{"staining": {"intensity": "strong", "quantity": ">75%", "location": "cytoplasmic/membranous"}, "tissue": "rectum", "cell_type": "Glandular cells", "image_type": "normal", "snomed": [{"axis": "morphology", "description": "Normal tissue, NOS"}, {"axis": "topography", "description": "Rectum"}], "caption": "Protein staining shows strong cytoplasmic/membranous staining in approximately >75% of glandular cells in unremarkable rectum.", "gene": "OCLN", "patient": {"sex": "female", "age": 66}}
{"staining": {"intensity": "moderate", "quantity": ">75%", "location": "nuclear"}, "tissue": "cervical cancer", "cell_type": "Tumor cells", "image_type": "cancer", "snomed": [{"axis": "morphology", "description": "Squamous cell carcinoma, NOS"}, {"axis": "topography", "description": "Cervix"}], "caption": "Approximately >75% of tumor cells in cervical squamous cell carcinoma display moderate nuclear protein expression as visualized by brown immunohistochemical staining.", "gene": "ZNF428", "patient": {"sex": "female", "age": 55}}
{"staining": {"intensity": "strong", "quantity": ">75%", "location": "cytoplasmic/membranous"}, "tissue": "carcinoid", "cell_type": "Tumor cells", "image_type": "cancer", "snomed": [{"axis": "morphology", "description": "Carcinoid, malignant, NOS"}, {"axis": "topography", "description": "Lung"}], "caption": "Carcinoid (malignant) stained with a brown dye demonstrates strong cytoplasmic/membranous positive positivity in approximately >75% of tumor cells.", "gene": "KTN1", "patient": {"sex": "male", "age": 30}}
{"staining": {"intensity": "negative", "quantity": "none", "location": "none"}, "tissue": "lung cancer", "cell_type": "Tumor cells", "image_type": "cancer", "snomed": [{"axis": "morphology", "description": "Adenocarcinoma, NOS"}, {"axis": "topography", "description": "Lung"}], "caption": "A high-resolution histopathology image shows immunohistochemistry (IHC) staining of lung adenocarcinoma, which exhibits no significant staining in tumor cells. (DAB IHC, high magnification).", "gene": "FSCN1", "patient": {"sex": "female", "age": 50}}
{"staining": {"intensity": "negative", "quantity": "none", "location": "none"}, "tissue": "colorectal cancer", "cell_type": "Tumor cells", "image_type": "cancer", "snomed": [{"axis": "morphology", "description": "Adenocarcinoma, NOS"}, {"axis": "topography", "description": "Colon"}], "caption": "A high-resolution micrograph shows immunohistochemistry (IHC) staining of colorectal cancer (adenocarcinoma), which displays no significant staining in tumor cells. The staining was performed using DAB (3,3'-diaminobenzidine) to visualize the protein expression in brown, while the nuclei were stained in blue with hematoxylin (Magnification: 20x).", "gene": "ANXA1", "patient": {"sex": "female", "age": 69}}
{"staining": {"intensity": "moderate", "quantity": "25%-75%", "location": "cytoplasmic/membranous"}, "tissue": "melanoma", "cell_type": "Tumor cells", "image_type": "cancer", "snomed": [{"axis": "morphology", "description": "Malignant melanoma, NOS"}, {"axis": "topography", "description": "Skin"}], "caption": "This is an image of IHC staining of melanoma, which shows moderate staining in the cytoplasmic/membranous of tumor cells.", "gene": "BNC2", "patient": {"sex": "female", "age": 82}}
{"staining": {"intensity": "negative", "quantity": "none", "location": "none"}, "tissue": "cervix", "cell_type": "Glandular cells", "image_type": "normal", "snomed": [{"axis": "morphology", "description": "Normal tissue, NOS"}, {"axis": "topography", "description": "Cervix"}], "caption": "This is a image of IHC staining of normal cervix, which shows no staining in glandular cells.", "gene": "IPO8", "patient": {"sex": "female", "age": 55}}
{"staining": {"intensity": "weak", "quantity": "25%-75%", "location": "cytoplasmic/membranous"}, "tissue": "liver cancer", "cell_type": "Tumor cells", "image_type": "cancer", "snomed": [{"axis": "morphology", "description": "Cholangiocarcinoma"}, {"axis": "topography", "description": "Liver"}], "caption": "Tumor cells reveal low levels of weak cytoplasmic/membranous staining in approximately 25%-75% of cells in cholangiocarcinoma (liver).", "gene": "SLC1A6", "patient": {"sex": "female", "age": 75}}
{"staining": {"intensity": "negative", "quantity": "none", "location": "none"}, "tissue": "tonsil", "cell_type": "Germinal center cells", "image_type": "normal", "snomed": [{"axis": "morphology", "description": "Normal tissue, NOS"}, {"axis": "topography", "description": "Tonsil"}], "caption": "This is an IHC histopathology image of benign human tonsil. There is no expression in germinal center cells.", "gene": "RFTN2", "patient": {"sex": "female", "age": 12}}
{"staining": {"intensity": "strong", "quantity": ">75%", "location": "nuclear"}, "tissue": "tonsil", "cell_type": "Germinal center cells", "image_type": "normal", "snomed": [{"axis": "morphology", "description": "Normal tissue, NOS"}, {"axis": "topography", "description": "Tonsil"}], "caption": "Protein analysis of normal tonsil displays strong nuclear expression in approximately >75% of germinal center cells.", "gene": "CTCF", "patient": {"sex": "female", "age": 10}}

============

**Try it:** Give back the material above exactly as it was given.

**Result of this task:**
{"staining": {"intensity": "strong", "quantity": ">75%", "location": "cytoplasmic/membranous"}, "tissue": "rectum", "cell_type": "Glandular cells", "image_type": "normal", "snomed": [{"axis": "morphology", "description": "Normal tissue, NOS"}, {"axis": "topography", "description": "Rectum"}], "caption": "Protein staining shows strong cytoplasmic/membranous staining in approximately >75% of glandular cells in unremarkable rectum.", "gene": "OCLN", "patient": {"sex": "female", "age": 66}}
{"staining": {"intensity": "moderate", "quantity": ">75%", "location": "nuclear"}, "tissue": "cervical cancer", "cell_type": "Tumor cells", "image_type": "cancer", "snomed": [{"axis": "morphology", "description": "Squamous cell carcinoma, NOS"}, {"axis": "topography", "description": "Cervix"}], "caption": "Approximately >75% of tumor cells in cervical squamous cell carcinoma display moderate nuclear protein expression as visualized by brown immunohistochemical staining.", "gene": "ZNF428", "patient": {"sex": "female", "age": 55}}
{"staining": {"intensity": "strong", "quantity": ">75%", "location": "cytoplasmic/membranous"}, "tissue": "carcinoid", "cell_type": "Tumor cells", "image_type": "cancer", "snomed": [{"axis": "morphology", "description": "Carcinoid, malignant, NOS"}, {"axis": "topography", "description": "Lung"}], "caption": "Carcinoid (malignant) stained with a brown dye demonstrates strong cytoplasmic/membranous positive positivity in approximately >75% of tumor cells.", "gene": "KTN1", "patient": {"sex": "male", "age": 30}}
{"staining": {"intensity": "negative", "quantity": "none", "location": "none"}, "tissue": "lung cancer", "cell_type": "Tumor cells", "image_type": "cancer", "snomed": [{"axis": "morphology", "description": "Adenocarcinoma, NOS"}, {"axis": "topography", "description": "Lung"}], "caption": "A high-resolution histopathology image shows immunohistochemistry (IHC) staining of lung adenocarcinoma, which exhibits no significant staining in tumor cells. (DAB IHC, high magnification).", "gene": "FSCN1", "patient": {"sex": "female", "age": 50}}
{"staining": {"intensity": "negative", "quantity": "none", "location": "none"}, "tissue": "colorectal cancer", "cell_type": "Tumor cells", "image_type": "cancer", "snomed": [{"axis": "morphology", "description": "Adenocarcinoma, NOS"}, {"axis": "topography", "description": "Colon"}], "caption": "A high-resolution micrograph shows immunohistochemistry (IHC) staining of colorectal cancer (adenocarcinoma), which displays no significant staining in tumor cells. The staining was performed using DAB (3,3'-diaminobenzidine) to visualize the protein expression in brown, while the nuclei were stained in blue with hematoxylin (Magnification: 20x).", "gene": "ANXA1", "patient": {"sex": "female", "age": 69}}
{"staining": {"intensity": "moderate", "quantity": "25%-75%", "location": "cytoplasmic/membranous"}, "tissue": "melanoma", "cell_type": "Tumor cells", "image_type": "cancer", "snomed": [{"axis": "morphology", "description": "Malignant melanoma, NOS"}, {"axis": "topography", "description": "Skin"}], "caption": "This is an image of IHC staining of melanoma, which shows moderate staining in the cytoplasmic/membranous of tumor cells.", "gene": "BNC2", "patient": {"sex": "female", "age": 82}}
{"staining": {"intensity": "negative", "quantity": "none", "location": "none"}, "tissue": "cervix", "cell_type": "Glandular cells", "image_type": "normal", "snomed": [{"axis": "morphology", "description": "Normal tissue, NOS"}, {"axis": "topography", "description": "Cervix"}], "caption": "This is a image of IHC staining of normal cervix, which shows no staining in glandular cells.", "gene": "IPO8", "patient": {"sex": "female", "age": 55}}
{"staining": {"intensity": "weak", "quantity": "25%-75%", "location": "cytoplasmic/membranous"}, "tissue": "liver cancer", "cell_type": "Tumor cells", "image_type": "cancer", "snomed": [{"axis": "morphology", "description": "Cholangiocarcinoma"}, {"axis": "topography", "description": "Liver"}], "caption": "Tumor cells reveal low levels of weak cytoplasmic/membranous staining in approximately 25%-75% of cells in cholangiocarcinoma (liver).", "gene": "SLC1A6", "patient": {"sex": "female", "age": 75}}
{"staining": {"intensity": "negative", "quantity": "none", "location": "none"}, "tissue": "tonsil", "cell_type": "Germinal center cells", "image_type": "normal", "snomed": [{"axis": "morphology", "description": "Normal tissue, NOS"}, {"axis": "topography", "description": "Tonsil"}], "caption": "This is an IHC histopathology image of benign human tonsil. There is no expression in germinal center cells.", "gene": "RFTN2", "patient": {"sex": "female", "age": 12}}
{"staining": {"intensity": "strong", "quantity": ">75%", "location": "nuclear"}, "tissue": "tonsil", "cell_type": "Germinal center cells", "image_type": "normal", "snomed": [{"axis": "morphology", "description": "Normal tissue, NOS"}, {"axis": "topography", "description": "Tonsil"}], "caption": "Protein analysis of normal tonsil displays strong nuclear expression in approximately >75% of germinal center cells.", "gene": "CTCF", "patient": {"sex": "female", "age": 10}}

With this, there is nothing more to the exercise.